The games industry has never been in better shape, with a huge range of platforms and titles out there serving up diverse and exciting gameplay experiences in every genre and niche you can imagine. 

But there are plenty of signs on the horizon that much of the way we’ve been playing and interacting with games over the past 20 or so years is looking set for a major shake-up. 

Here we’re going to be taking a look at some of the leading trends getting ready to transform gaming in the 2020s and beyond.

Virtual Reality

VR is coming on leaps and bounds, with new headsets coming out from both Oculus and Sony in the coming months. While it has taken a while for such headsets to get both cheap and light enough to gain more widespread traction, the enormous development we’re seeing in the technology underlying them, from all angles, strongly points to an all-in VR gaming future in the coming years. 

With Meta joining Google, Apple, Microsoft and Amazon in feverishly building out the coming metaverse concept, the buzz around this tech is not looking like it’s going to die down any time soon. 

While VR’s utility for any number of glamorous business and planning tasks is eagerly being pushed by the aforementioned big tech corporations, the beating heart of VR experiences was and is always going to be gaming. Oculus, the headset company acquired from Meta (formerly Facebook) in 2014, started out as a product chiefly concerned with creating next-generation gaming. 

With games consoles and PCs pushing for ever greater graphical fidelity, the jump into six degrees of freedom and ultra-immersive gaming content holds out the promise of continuing the industry’s forward march into creating ever more vibrant and fully-realized worlds.

Non-Fungible Tokens

Everyone’s favorite buzzy abbreviation, NFT, is popping up virtually everywhere you look in 2022, and gaming is certainly no exception to this. In fact EA boss Andrew Wilson has gone on record to state that they are the future of the industry. 

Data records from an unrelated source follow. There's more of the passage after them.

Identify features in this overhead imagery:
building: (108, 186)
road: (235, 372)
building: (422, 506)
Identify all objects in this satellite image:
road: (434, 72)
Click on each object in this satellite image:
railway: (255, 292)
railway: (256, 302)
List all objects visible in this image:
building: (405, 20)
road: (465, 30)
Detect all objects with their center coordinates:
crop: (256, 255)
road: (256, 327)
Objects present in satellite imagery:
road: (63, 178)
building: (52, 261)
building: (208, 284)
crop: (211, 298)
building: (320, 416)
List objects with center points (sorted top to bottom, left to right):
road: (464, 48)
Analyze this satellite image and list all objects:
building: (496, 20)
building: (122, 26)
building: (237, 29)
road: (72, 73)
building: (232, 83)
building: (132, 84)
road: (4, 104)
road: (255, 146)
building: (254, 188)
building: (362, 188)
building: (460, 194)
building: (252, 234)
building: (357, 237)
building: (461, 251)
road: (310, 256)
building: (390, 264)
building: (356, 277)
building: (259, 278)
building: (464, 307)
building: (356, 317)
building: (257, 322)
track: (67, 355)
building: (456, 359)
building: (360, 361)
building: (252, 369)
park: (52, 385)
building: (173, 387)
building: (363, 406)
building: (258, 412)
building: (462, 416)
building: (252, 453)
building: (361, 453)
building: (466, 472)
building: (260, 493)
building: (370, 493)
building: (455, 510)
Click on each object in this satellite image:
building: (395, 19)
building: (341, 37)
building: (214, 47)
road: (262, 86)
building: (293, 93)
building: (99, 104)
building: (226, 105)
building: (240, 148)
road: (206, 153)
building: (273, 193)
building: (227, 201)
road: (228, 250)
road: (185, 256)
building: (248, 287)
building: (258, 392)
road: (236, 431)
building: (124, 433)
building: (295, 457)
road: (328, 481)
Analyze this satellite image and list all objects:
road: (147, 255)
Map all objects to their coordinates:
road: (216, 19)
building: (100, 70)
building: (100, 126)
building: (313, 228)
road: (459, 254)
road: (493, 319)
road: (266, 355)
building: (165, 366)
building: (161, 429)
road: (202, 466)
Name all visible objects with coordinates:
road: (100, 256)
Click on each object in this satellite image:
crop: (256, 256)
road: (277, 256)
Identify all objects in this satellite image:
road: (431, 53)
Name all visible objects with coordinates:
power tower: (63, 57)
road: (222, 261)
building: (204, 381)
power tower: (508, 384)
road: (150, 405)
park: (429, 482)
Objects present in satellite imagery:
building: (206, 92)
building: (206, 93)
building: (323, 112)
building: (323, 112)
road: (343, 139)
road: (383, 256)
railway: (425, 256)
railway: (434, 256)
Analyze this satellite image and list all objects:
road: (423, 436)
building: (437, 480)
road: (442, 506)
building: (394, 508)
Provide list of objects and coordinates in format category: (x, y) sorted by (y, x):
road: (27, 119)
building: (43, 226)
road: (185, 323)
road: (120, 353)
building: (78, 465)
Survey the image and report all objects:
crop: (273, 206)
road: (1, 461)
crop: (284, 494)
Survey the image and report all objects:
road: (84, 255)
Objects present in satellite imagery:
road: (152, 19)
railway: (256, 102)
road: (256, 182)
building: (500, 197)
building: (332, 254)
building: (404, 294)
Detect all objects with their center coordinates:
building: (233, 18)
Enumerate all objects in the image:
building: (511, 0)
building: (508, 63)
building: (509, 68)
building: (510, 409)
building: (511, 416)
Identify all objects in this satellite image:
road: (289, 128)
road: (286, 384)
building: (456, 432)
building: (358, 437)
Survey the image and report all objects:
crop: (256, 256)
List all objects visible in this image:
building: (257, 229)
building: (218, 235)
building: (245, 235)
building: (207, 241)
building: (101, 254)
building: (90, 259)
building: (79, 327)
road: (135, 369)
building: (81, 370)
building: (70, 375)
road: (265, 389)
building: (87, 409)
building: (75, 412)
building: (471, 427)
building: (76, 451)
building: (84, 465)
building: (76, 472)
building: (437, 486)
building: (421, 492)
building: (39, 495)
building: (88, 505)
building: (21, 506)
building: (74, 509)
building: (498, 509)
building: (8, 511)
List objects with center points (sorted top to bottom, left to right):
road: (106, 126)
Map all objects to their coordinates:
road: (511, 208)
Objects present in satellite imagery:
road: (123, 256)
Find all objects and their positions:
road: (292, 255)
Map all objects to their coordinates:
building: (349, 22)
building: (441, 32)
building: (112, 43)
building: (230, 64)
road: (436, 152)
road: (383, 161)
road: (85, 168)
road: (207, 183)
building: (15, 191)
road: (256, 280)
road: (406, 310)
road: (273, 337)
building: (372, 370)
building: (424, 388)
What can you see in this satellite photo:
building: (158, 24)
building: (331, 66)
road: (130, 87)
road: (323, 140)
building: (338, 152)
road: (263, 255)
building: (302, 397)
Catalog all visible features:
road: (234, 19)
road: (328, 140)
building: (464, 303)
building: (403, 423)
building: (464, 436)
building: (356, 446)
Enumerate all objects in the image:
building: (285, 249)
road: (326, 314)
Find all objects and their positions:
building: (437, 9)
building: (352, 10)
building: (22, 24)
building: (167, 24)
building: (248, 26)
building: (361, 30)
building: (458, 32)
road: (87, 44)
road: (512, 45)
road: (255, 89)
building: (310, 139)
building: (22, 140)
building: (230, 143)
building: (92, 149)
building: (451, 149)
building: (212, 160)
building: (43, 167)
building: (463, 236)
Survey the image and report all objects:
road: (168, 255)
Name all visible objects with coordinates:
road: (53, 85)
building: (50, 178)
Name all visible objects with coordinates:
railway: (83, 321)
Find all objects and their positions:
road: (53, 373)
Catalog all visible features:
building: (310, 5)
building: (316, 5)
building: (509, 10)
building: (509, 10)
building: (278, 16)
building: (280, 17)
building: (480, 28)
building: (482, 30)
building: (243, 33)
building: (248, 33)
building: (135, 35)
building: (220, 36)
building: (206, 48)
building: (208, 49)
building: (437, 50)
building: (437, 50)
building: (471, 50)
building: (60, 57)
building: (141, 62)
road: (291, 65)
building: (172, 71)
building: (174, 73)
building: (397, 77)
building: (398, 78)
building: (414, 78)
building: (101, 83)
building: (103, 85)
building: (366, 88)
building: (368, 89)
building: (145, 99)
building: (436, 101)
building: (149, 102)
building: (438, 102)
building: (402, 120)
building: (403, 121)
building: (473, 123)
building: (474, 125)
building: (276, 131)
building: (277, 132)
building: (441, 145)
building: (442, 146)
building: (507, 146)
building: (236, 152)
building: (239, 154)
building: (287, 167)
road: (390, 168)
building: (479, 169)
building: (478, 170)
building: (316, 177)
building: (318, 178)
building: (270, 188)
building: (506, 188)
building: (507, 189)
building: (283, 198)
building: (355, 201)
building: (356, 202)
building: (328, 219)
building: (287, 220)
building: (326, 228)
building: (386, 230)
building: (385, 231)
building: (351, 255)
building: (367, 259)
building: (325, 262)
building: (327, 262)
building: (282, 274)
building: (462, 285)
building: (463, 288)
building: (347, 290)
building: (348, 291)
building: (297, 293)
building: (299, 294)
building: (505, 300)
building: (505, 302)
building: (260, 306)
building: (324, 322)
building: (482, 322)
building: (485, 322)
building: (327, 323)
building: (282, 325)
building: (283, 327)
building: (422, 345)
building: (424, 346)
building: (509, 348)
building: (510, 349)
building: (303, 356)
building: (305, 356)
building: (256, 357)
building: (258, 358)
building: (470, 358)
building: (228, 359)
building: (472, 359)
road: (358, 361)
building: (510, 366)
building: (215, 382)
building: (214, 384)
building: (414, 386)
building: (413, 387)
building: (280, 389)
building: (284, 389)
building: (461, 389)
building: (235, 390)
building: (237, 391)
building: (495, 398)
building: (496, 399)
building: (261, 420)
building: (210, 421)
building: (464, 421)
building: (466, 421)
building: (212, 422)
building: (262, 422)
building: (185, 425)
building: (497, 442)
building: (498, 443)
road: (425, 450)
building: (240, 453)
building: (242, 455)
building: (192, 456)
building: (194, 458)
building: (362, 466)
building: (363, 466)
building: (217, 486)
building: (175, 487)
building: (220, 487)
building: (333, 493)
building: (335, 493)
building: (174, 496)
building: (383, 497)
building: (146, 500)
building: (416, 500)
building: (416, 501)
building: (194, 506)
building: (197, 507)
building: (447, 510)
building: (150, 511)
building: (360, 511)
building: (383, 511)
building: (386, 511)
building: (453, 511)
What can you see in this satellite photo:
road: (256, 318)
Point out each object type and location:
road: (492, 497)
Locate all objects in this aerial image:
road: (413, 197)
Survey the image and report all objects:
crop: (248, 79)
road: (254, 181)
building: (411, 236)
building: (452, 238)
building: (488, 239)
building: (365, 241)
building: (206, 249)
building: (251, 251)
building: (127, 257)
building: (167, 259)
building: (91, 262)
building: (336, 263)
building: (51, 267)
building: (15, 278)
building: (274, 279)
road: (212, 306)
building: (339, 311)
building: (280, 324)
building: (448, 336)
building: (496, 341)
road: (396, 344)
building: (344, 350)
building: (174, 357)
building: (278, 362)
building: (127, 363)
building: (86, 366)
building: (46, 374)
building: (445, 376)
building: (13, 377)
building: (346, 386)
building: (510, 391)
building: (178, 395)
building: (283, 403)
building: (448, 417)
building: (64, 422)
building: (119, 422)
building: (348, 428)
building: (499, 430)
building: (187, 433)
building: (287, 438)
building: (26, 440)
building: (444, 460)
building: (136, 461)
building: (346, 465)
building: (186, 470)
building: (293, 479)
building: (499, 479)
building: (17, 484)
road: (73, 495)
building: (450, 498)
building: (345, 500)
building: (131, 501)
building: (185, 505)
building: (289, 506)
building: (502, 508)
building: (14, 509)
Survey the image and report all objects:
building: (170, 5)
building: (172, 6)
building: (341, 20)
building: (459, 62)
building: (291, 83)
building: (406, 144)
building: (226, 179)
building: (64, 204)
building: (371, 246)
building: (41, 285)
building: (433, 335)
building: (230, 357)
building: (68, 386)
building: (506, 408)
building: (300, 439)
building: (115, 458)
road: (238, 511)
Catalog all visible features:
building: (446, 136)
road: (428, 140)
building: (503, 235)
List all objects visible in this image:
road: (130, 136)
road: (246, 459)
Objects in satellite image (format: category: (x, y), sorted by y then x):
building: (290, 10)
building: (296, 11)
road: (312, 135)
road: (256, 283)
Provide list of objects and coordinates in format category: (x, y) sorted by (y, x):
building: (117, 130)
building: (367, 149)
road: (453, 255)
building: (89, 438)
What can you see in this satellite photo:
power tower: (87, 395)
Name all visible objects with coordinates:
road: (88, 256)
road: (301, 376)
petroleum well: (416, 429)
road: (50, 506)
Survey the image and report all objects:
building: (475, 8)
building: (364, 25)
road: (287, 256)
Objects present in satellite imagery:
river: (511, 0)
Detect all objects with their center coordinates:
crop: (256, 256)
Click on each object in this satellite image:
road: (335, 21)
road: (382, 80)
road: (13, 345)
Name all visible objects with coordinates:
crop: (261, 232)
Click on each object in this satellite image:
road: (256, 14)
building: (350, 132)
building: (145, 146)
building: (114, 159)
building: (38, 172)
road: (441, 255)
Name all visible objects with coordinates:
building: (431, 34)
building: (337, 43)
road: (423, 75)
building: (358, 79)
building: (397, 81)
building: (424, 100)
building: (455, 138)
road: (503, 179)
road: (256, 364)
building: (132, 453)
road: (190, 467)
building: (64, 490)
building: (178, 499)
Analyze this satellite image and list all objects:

Why is this then? Well, much of this is to do with the way NFTs work in general, which is that they create digital scarcity, a wholly novel premise. A rare Blind Ape Yacht Club NFT gives you bragging rights on Twitter, and some obscure perks, but that’s about all you’re getting for your hard-earned there. 

However, say you’re a die-hard gamer, and a limited edition collection of rare and powerful weapons or items drops in your favorite title as an NFT. Now these NFT items aren’t only bragging rights, they offer a decisive advantage unique to you. 

We’ve seen this type of thing before in games, where rare items such as the various hats in Team Fortress 2 end up selling on real-money markets for serious cash. Where this is different, is that this process can now be wholly directed and managed in-game using a developer’s own blockchain resources. 

It’s still early days to see where this trend will go in games, and early implementations have occasionally left room for desire. But providing NFTs are here to stay, and are not the next big impending bubble crash, as some analysts suspect, odds on they will be an indelible part of our gaming landscape for a long time.

Augmented Reality

Sometimes mistakenly thought of as VR’s poor relation, AR represents an exciting parallel development route for game developers to explore. To date, the most successful examples of what AR can do in the gaming space comes by way the studio Niantic, Inc. Their early title, Ingress, and its breakthrough follow up, Pokémon Go, laid bare the unique and compelling gameplay experience offered by blending gaming with real world locations. 

To date the tech has been held back somewhat by having to operate through a smartphone display. Once AR headsets and glasses become more commonplace, we will likely see much more enthusiastic development for new mixed-reality games. 

The sky’s the limit with AR, and its ability to bring MMO (Massive Multiplayer Elements) of certain games into the real world is both wholly unique, and unprecedented.